* _Records provided_:
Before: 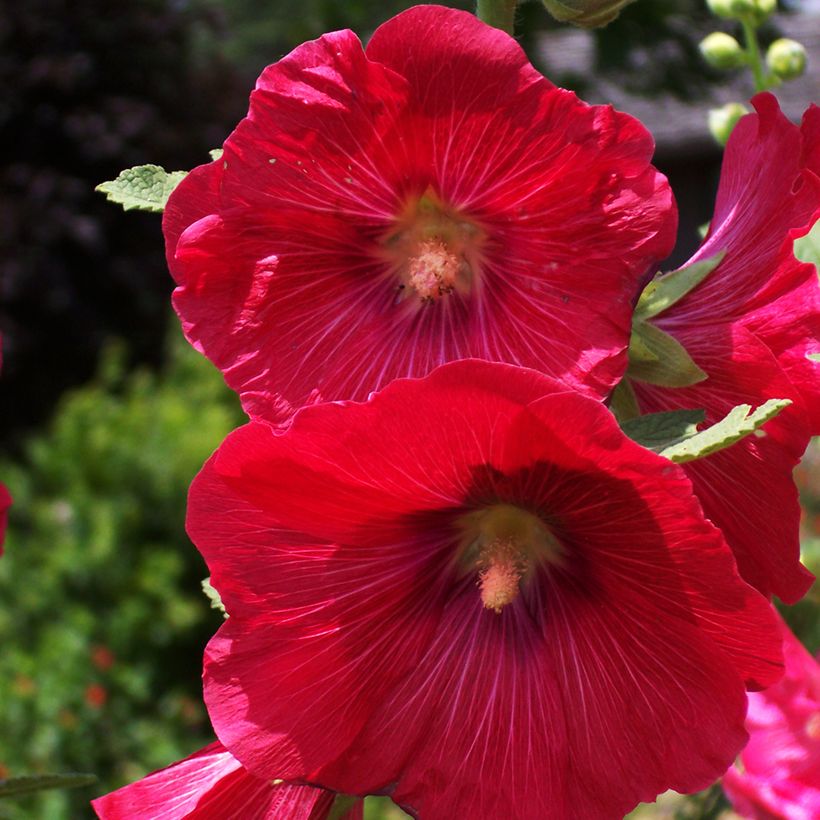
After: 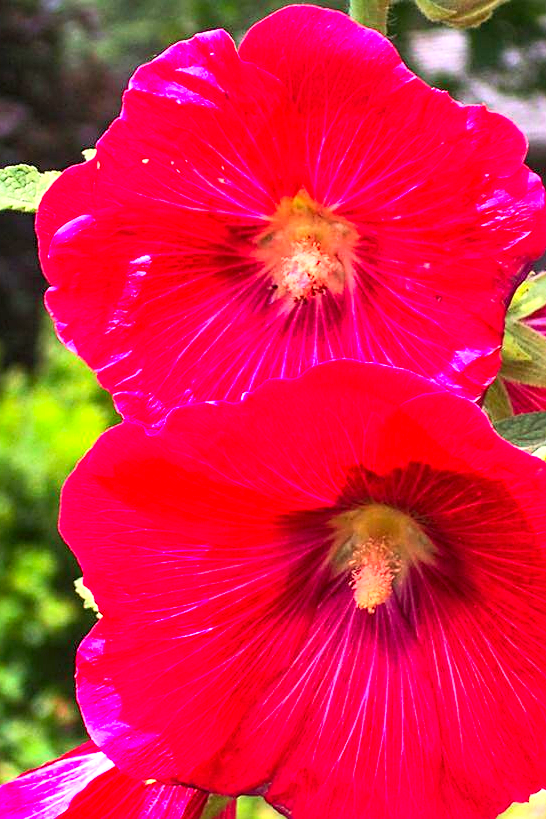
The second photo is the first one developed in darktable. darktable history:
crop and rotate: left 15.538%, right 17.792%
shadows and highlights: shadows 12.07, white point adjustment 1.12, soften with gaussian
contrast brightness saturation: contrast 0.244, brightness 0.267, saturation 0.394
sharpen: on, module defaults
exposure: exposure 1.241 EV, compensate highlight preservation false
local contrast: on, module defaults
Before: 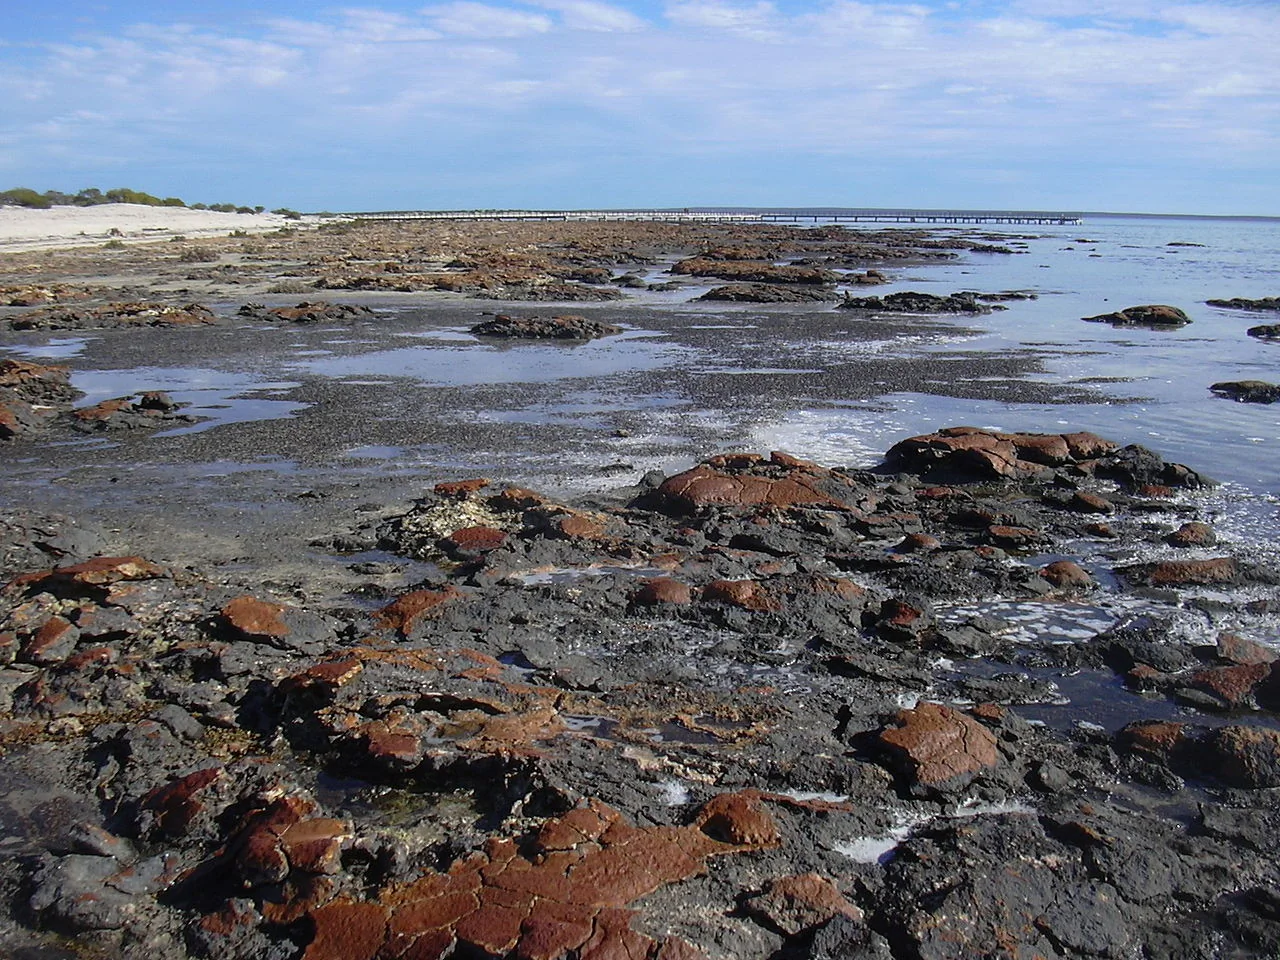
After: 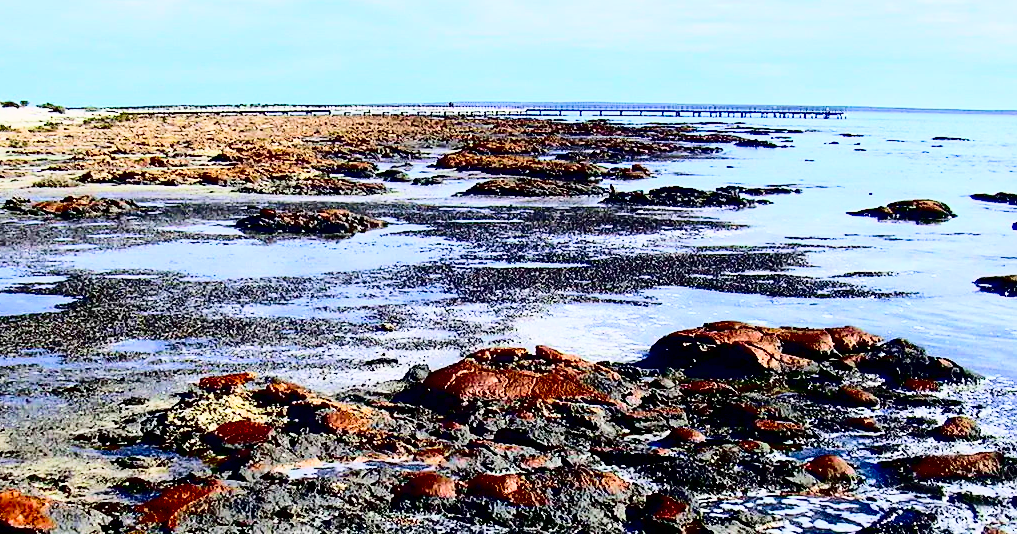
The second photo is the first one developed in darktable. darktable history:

* _Written request_: Reproduce everything from the start of the records down to the line containing "sharpen: on, module defaults", switching "darktable" to "RawTherapee" and changing nothing else. Leave the pictures out of the answer.

* _Answer below_:
Before: 
After: 
The second photo is the first one developed in RawTherapee. RawTherapee history:
crop and rotate: left 15.538%, right 17.792%
shadows and highlights: shadows 12.07, white point adjustment 1.12, soften with gaussian
contrast brightness saturation: contrast 0.244, brightness 0.267, saturation 0.394
sharpen: on, module defaults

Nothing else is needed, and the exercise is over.